• ASSIGNMENT A:
From the article on psychedelics as medicine, extract the passage starting with "Psychedelics As Medicine" and going on through "Originally appearing here.", copying it word for word.
• ASSIGNMENT B:
Write a continuation of the article on psychedelics as medicine, beginning right after its final sentence.

• EXCERPT TO READ:
Psychedelics As Medicine

The Dish writes about how scientists are exploring the concept of psychedelic medicine, noting that researchers have recently completed studies into LSD-assisted psychotherapy to treat anxiety associated with advanced-stage illness and studies into MDMA-assisted psychotherapy to treat posttraumatic stress disorder (PTSD).

Originally appearing here.

MDMA researcher Michael Mithoefer discusses the drug’s promise in treating PTSD:

 

Meanwhile, the first study in decades on the psychotherapeutic benefits of LSD found that it could help patients cope with life-threatening illnesses:

The controlled, double-blind study, which was conducted in Switzerland under the direction of Swiss psychiatrist Peter Gasser, measured the impact of LSD-assisted psychotherapy on 12 people with life-threatening diseases (mainly terminal cancer). “The study was a success in the sense that we did not have any noteworthy adverse effects,” Gasser says. “All participants reported a personal benefit from the treatment, and the effects were stable over time.”

Dataset entries
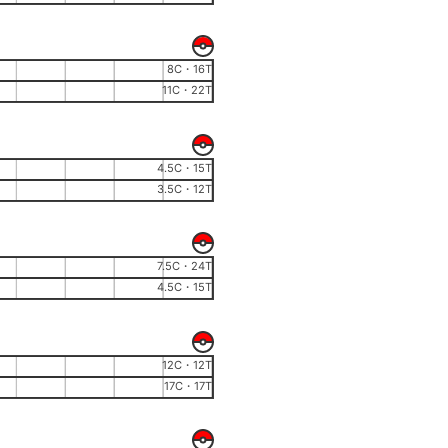
8C・16T
11C・22T
4.5C・15T
3.5C・12T
7.5C・24T
4.5C・15T
12C・12T
17C・17T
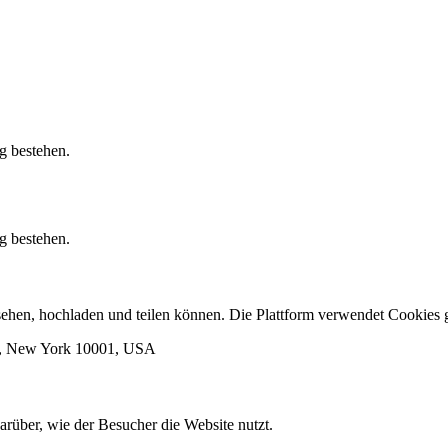
g bestehen.
g bestehen.
ansehen, hochladen und teilen können. Die Plattform verwendet Cooki
rk, New York 10001, USA
arüber, wie der Besucher die Website nutzt.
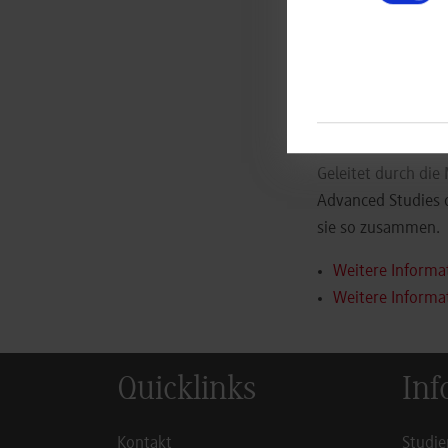
Entwicklungszykle
Einen wertvollen Ei
Netzwerkerfahrung 
Netzwerken der Kind
Dr. Herbert Schub
Geleitet durch die
Advanced Studies d
sie so zusammen.
Weitere Informa
Weitere Informa
Quicklinks
Inf
Kontakt
Studie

• RESPONSE BOX A:
Psychedelics As Medicine

The Dish writes about how scientists are exploring the concept of psychedelic medicine, noting that researchers have recently completed studies into LSD-assisted psychotherapy to treat anxiety associated with advanced-stage illness and studies into MDMA-assisted psychotherapy to treat posttraumatic stress disorder (PTSD).

Originally appearing here.

• RESPONSE BOX B:
Initially eight subjects received a full 200-microgram dose of LSD while the other four got one-tenth as much. After two LSD-assisted therapy sessions two to three weeks apart, the subjects in the full-dose group experienced reductions in anxiety that averaged 20 percent, as measured by the State-Trait Anxiety Inventory, while the other subjects became more anxious. When the low-dose subjects were switched to the full dose, their anxiety levels went down too. The positive effects persisted a year later. “These results indicate that when administered safely in a methodologically rigorous medically supervised psychotherapeutic setting, LSD can reduce anxiety,” Gasser and his colleagues conclude, “suggesting that larger controlled studies are warranted.”